「 本を読む女 」
鈴 木 敬 子(杉並区)
夜の巷に「焼き鳥」の看板はよく見かけるが、阿佐ヶ谷駅のガードから道一本隔てた飲み屋街に「焼きトン」と書かれた旗がなびいていた。小さな店に似つかわしくない巨大な換気扉から、もうもうと煙が出ている。
醤油と肉の焦げた匂いに誘われて店に入った私たちは、カウンターに座り焼酎の水割を頼んだ。焼きトンは初体験という私を、飲ん兵衛の男友達が連れてきてくれた。

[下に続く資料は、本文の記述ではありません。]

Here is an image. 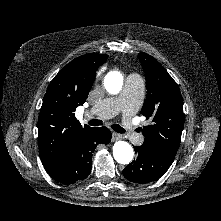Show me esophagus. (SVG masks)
<instances>
[{"instance_id": "obj_1", "label": "esophagus", "mask_w": 221, "mask_h": 221, "mask_svg": "<svg viewBox=\"0 0 221 221\" xmlns=\"http://www.w3.org/2000/svg\"><path fill=\"white\" fill-rule=\"evenodd\" d=\"M123 137H122V135L121 134H119V133H116V132H113L112 133V141L114 142V141H117V140H120V139H122Z\"/></svg>"}]
</instances>
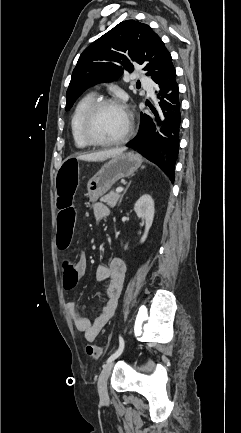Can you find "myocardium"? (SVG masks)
I'll list each match as a JSON object with an SVG mask.
<instances>
[{
    "label": "myocardium",
    "mask_w": 241,
    "mask_h": 433,
    "mask_svg": "<svg viewBox=\"0 0 241 433\" xmlns=\"http://www.w3.org/2000/svg\"><path fill=\"white\" fill-rule=\"evenodd\" d=\"M107 106H118L122 108L127 115V126L124 133L120 137L110 141L97 139L94 137V135L91 132V124L93 122L94 117L96 116L99 110ZM81 129L84 138L90 145L102 146V147L115 146L127 141V139L130 137L133 130V122H132L131 114L129 113L128 109L121 101L112 98H103V99L95 100L93 104L88 108V110L86 111L83 117Z\"/></svg>",
    "instance_id": "myocardium-1"
}]
</instances>
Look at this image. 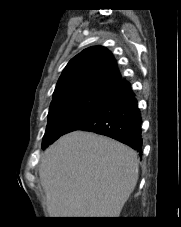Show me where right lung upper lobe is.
I'll use <instances>...</instances> for the list:
<instances>
[{
    "mask_svg": "<svg viewBox=\"0 0 181 227\" xmlns=\"http://www.w3.org/2000/svg\"><path fill=\"white\" fill-rule=\"evenodd\" d=\"M121 80L112 53L105 47L92 46L77 54L64 68L53 101L84 92L112 91Z\"/></svg>",
    "mask_w": 181,
    "mask_h": 227,
    "instance_id": "1",
    "label": "right lung upper lobe"
}]
</instances>
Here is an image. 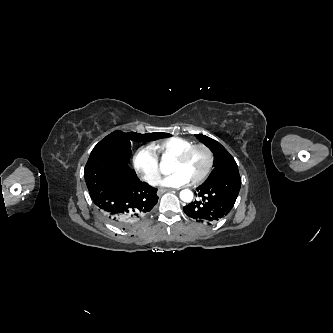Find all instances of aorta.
<instances>
[{
	"label": "aorta",
	"mask_w": 333,
	"mask_h": 333,
	"mask_svg": "<svg viewBox=\"0 0 333 333\" xmlns=\"http://www.w3.org/2000/svg\"><path fill=\"white\" fill-rule=\"evenodd\" d=\"M161 170L165 172L164 166L161 167ZM180 198L184 202H191L193 199V193L189 189H184L180 192Z\"/></svg>",
	"instance_id": "aorta-1"
}]
</instances>
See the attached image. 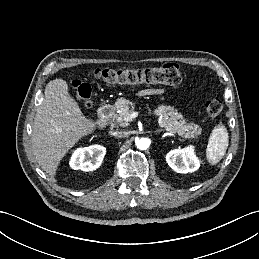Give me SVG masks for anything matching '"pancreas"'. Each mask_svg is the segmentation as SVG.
<instances>
[{
	"label": "pancreas",
	"instance_id": "cf45deb5",
	"mask_svg": "<svg viewBox=\"0 0 259 259\" xmlns=\"http://www.w3.org/2000/svg\"><path fill=\"white\" fill-rule=\"evenodd\" d=\"M114 106L120 112L114 113L113 119L122 127L128 126L124 118L133 112L134 103L128 99L120 98ZM130 107L132 108L130 109ZM153 112L159 117L158 123L160 127L170 133L178 134L184 138L196 139L201 134V127L199 125L187 123L185 119H183L182 114L170 105H159Z\"/></svg>",
	"mask_w": 259,
	"mask_h": 259
}]
</instances>
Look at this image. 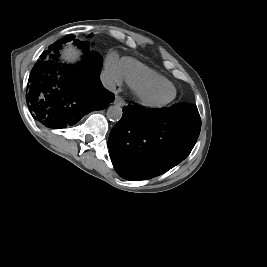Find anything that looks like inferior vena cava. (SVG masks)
I'll use <instances>...</instances> for the list:
<instances>
[{
    "label": "inferior vena cava",
    "instance_id": "1",
    "mask_svg": "<svg viewBox=\"0 0 267 267\" xmlns=\"http://www.w3.org/2000/svg\"><path fill=\"white\" fill-rule=\"evenodd\" d=\"M100 79H101V82H102L103 86L106 89H108L110 91L115 90V88H116L115 82L113 81V79L107 73H102L100 75Z\"/></svg>",
    "mask_w": 267,
    "mask_h": 267
}]
</instances>
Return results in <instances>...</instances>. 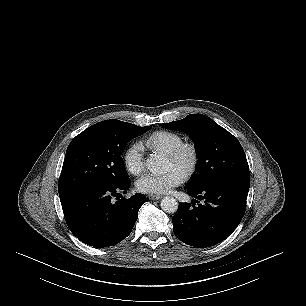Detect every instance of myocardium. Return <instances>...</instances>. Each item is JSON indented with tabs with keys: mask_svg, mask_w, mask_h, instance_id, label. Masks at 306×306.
Here are the masks:
<instances>
[{
	"mask_svg": "<svg viewBox=\"0 0 306 306\" xmlns=\"http://www.w3.org/2000/svg\"><path fill=\"white\" fill-rule=\"evenodd\" d=\"M167 157L176 163H182L184 159H188L182 173L184 178H190L196 172L200 162L199 150L193 142H183L168 153Z\"/></svg>",
	"mask_w": 306,
	"mask_h": 306,
	"instance_id": "1",
	"label": "myocardium"
}]
</instances>
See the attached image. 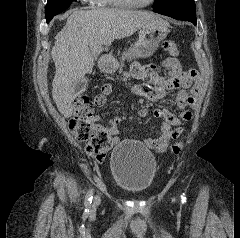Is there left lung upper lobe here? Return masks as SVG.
<instances>
[{
	"label": "left lung upper lobe",
	"instance_id": "obj_1",
	"mask_svg": "<svg viewBox=\"0 0 240 238\" xmlns=\"http://www.w3.org/2000/svg\"><path fill=\"white\" fill-rule=\"evenodd\" d=\"M153 9H177L188 12H196L194 0H155Z\"/></svg>",
	"mask_w": 240,
	"mask_h": 238
}]
</instances>
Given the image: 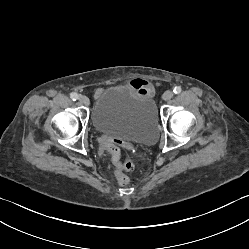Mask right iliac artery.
I'll return each instance as SVG.
<instances>
[{
    "mask_svg": "<svg viewBox=\"0 0 249 249\" xmlns=\"http://www.w3.org/2000/svg\"><path fill=\"white\" fill-rule=\"evenodd\" d=\"M70 98L73 100V101H76L77 99H79V95L77 93H71L70 94Z\"/></svg>",
    "mask_w": 249,
    "mask_h": 249,
    "instance_id": "obj_1",
    "label": "right iliac artery"
}]
</instances>
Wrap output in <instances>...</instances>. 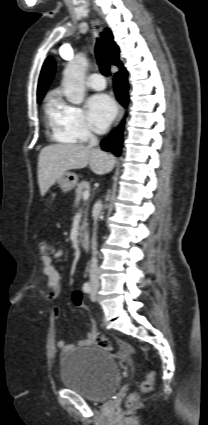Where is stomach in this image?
<instances>
[{
  "label": "stomach",
  "mask_w": 208,
  "mask_h": 425,
  "mask_svg": "<svg viewBox=\"0 0 208 425\" xmlns=\"http://www.w3.org/2000/svg\"><path fill=\"white\" fill-rule=\"evenodd\" d=\"M78 183V176L72 172H66L58 179V184L63 192L71 191Z\"/></svg>",
  "instance_id": "obj_1"
}]
</instances>
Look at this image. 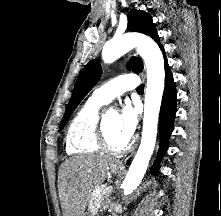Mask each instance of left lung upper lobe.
Returning <instances> with one entry per match:
<instances>
[{"instance_id":"1","label":"left lung upper lobe","mask_w":221,"mask_h":216,"mask_svg":"<svg viewBox=\"0 0 221 216\" xmlns=\"http://www.w3.org/2000/svg\"><path fill=\"white\" fill-rule=\"evenodd\" d=\"M128 29L132 32H140L152 37L156 42H159V37L152 22L151 16L142 10H131L128 15ZM127 69L139 73L143 70L141 59L132 57L127 63ZM101 66L97 59L90 61L81 71L76 80L72 97L67 105L65 114L61 121L59 131L63 129L65 123L69 119L71 113L75 110L78 104L83 100L87 93L93 88L101 76Z\"/></svg>"}]
</instances>
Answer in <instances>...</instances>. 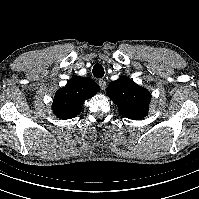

焼きトンとは、きれいに串に刺されテラテラとおいしいそうに焼かれた豚の内臓肉なのだ、と分かった頃にはもうすでに四、五本の串がお腹に収まっていた。新ジャガやアスパラ、ネギ、ニンニクの芽などが色鮮やかに盛られ、炭火で焼かれるのを待っている。
タン、ハツ、ガツなどの肉も野菜も全部一本百円である。どれもこれも注文したくなってしまう。
カウンターの隅の席に若い女性が飲みながら熱心に本を読んでいる姿は、すこし前に気がついていた。
「あの女の子の連れ、遅いね」
と、二杯目のグラスを傾けながら男友達が言った。
「連れ?そんな人来ないでしょう」
私は確信をもって答えた。それでも彼は気になる様子である。
「どうして?」「ひとりでこんなところで本を読んだって落ち着かないだろう」「振られたのかなー」
などと心配している。
女同士、飲み屋で楽しむ姿が見られるようになって久しいが、ひとりで本を読む場にこういう所を選ぶ女性はめずらしいかもしれない。その女性は空のジョッキを前に出しお替りを注文して、慣れた手つきで焼きトンを口に運ぶ。気取りも恥ずかしげもなく、落ち着いた所作である。ここで本を読むのが一番楽なのだろう。
仕事を終えてほっとくつろぐひと時、ひとりで楽しむのは、なにもおじさんだけの特権ではない。
「まだ来ないね」
あきらめきれないでまだ心配しているおじさんには、ひとり本を読む女の気持ちはわからないだろう、とふと思った。